While the two novels are beautifully written, teeming with colour and drama, Kristallnacht is fairly plodding – a bare recitation of names, dates and facts. But they serve to underline the horrors of life for Jews under Nazi rule, making it by far the most affecting read of the three books. In one particularly disturbing passage, a young Jewish man, during his time in a sub-camp of Dachau, overhears a conversation between a German mother and her six- or seven-year old daughter, as they walked past the camp, a few feet from the perimeter.
The child asked: ‘Mutti, was fur Menschen sind die?’ ‘Mother, what kind of people are they?’ to which the mother replied: ‘Das sind keine Menschen, das sind Juden.’ ‘These are not people, they are Jews.’
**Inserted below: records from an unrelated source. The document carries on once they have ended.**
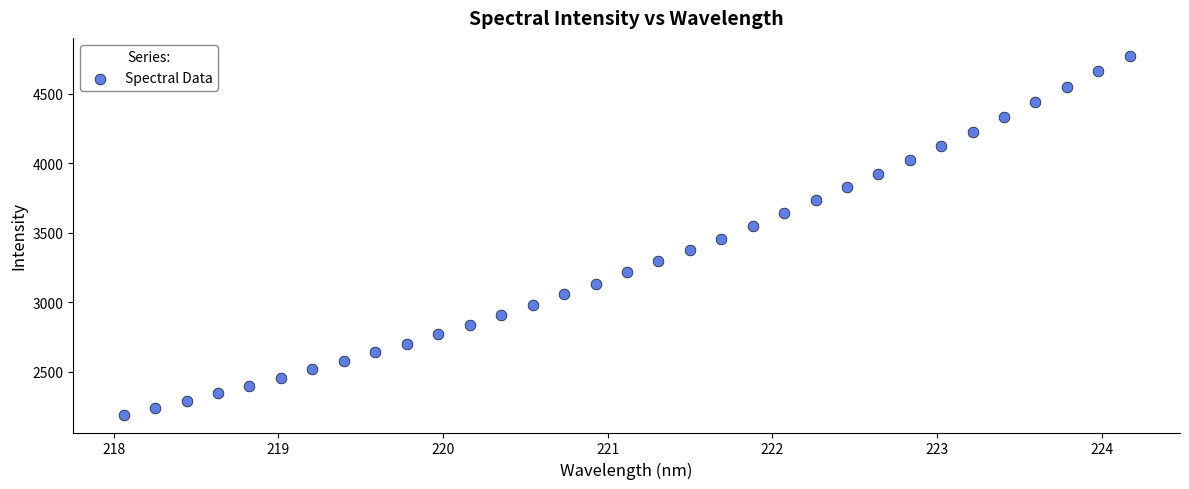

What is the range of Y values (max minus min)?

2580.3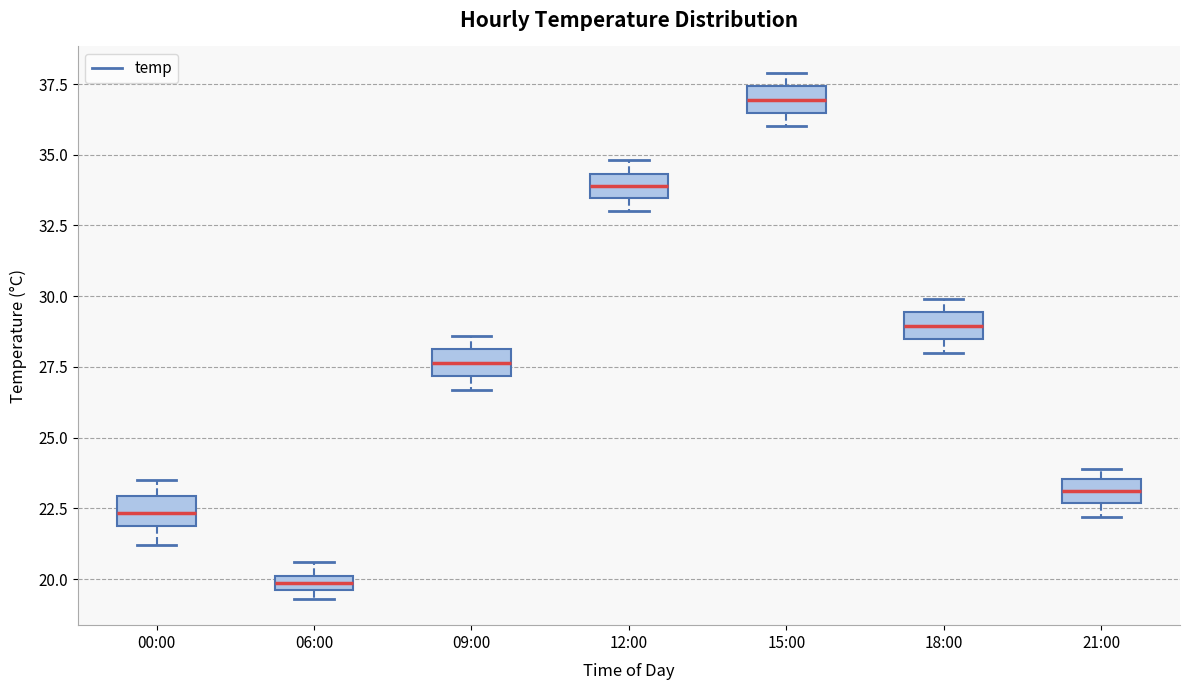

Which box has the highest median line?

15:00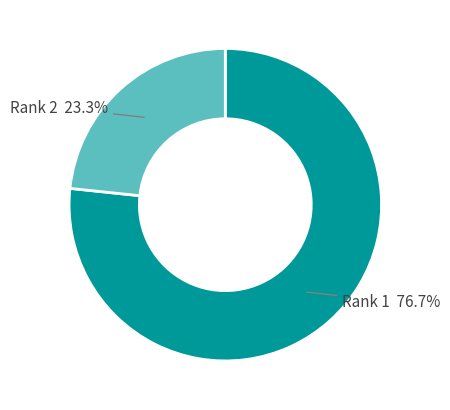

Is there a majority slice in this chart?

Yes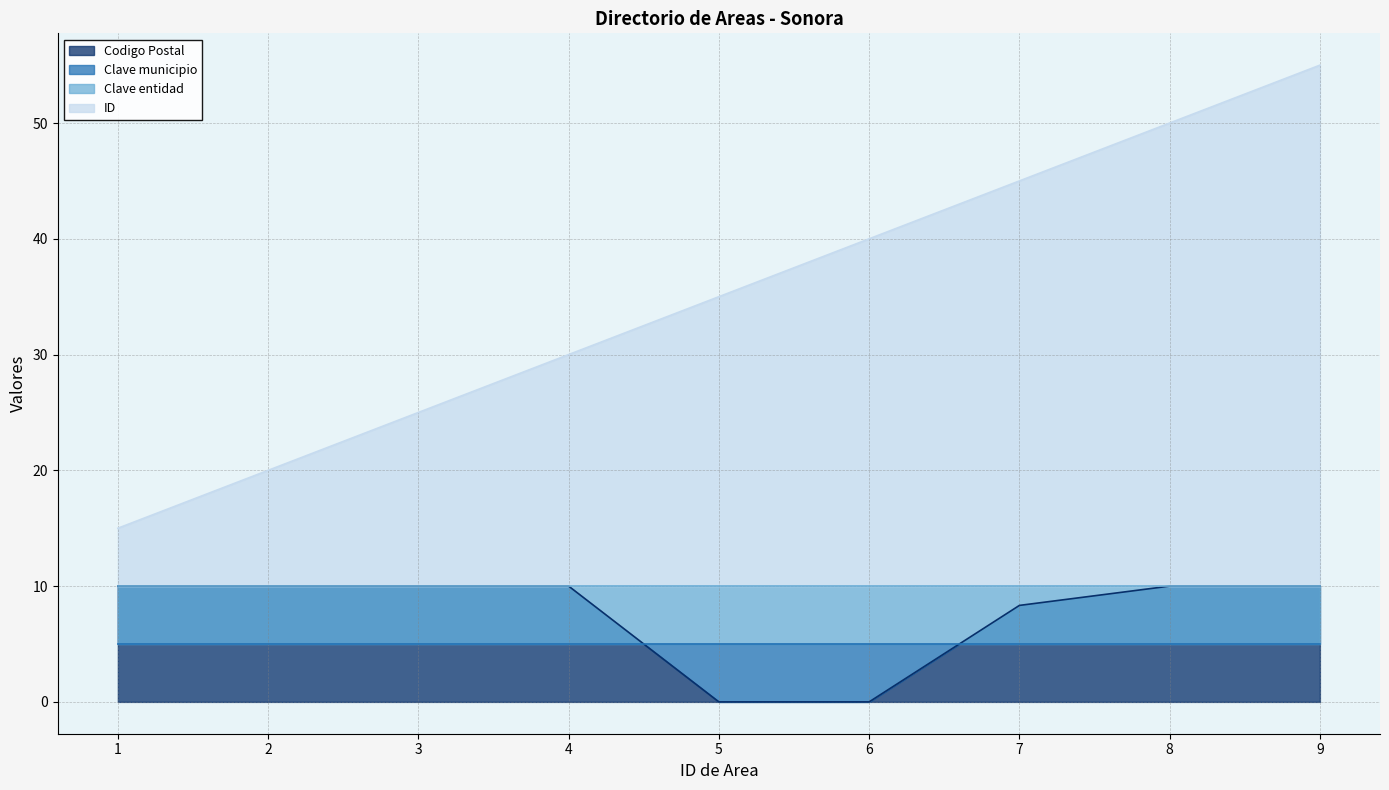

What is the value of the ID point at the 8th from the left?

50.0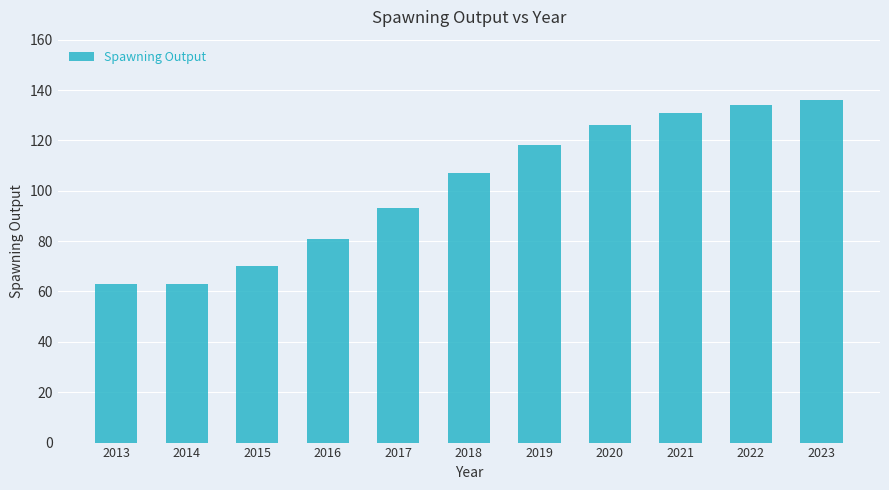

Read the value at 2013, to the nearest 10.

60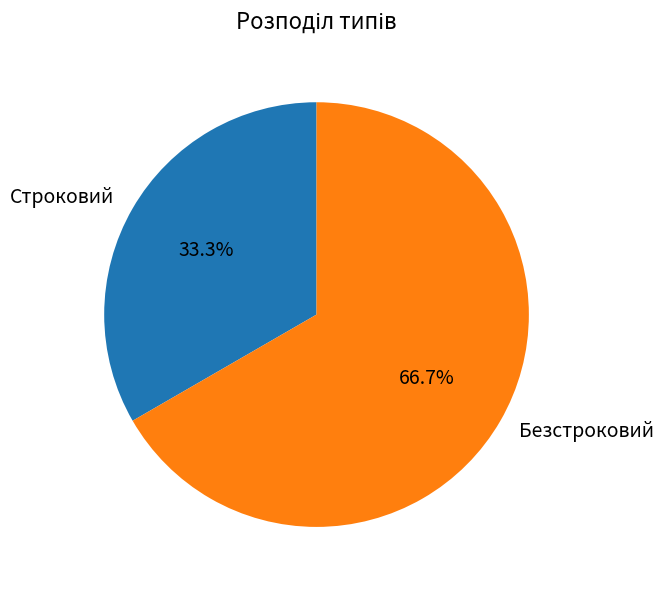

How many segments does this pie chart have?

2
Years of unrelenting propaganda by Joseph Goebbels and his like, always referring to Jews as ’scum,’ ‘parasites’ and ‘rodents’ had served to dehumanise an entire race.
Today, I opened my newspaper and read about a Toronto man who has been posting on an Arizona-based website, filthyjewishterrorists.com. In his posts, he calls for “a genocide [to] be perpetrated against the Jewish populations of North America and Europe” and refers to Jews as “diseased and filthy,” and as “scum.”
* The more things change, the more they stay the same.